● TASK INSTRUCTIONS
Start to finish, write out the entries exactly, leaving the pictures aside.
Start of Block
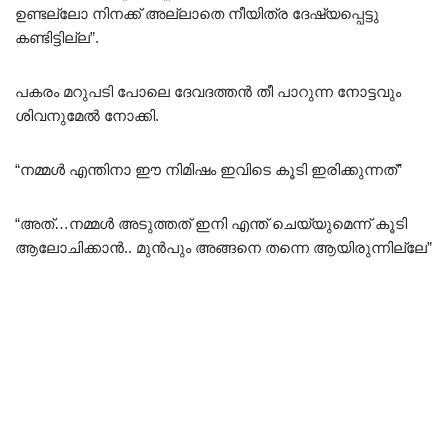
ഉണ്ടല്ലോ നിനക്ക് അല്ലാതെ നീയിത്ര ദേഷ്യപ്പെട്ടു
കണ്ടിട്ടില്ല”.
പകരം മറുപടി പോലെ ദേവദത്തൻ തീ പാറുന്ന നോട്ടവും
ശിവനുമേൽ നോക്കി.
“നമ്മൾ എന്തിനാ ഈ നിമിഷം ഇവിടെ കൂടി ഇരിക്കുന്നത്”
“അത്…നമ്മൾ അടുത്തത് ഇനി എന്ത് ചെയ്യുമെന്ന് കൂടി
ആലോചിക്കാൻ.. മുൻപും അങ്ങനെ തന്നെ ആയിരുന്നില്ലേ”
End of Block
● SOLUTION FOR THIS TASK
ഉണ്ടല്ലോ നിനക്ക് അല്ലാതെ നീയിത്ര ദേഷ്യപ്പെട്ടു
കണ്ടിട്ടില്ല”.
പകരം മറുപടി പോലെ ദേവദത്തൻ തീ പാറുന്ന നോട്ടവും
ശിവനുമേൽ നോക്കി.
“നമ്മൾ എന്തിനാ ഈ നിമിഷം ഇവിടെ കൂടി ഇരിക്കുന്നത്”
“അത്…നമ്മൾ അടുത്തത് ഇനി എന്ത് ചെയ്യുമെന്ന് കൂടി
ആലോചിക്കാൻ.. മുൻപും അങ്ങനെ തന്നെ ആയിരുന്നില്ലേ”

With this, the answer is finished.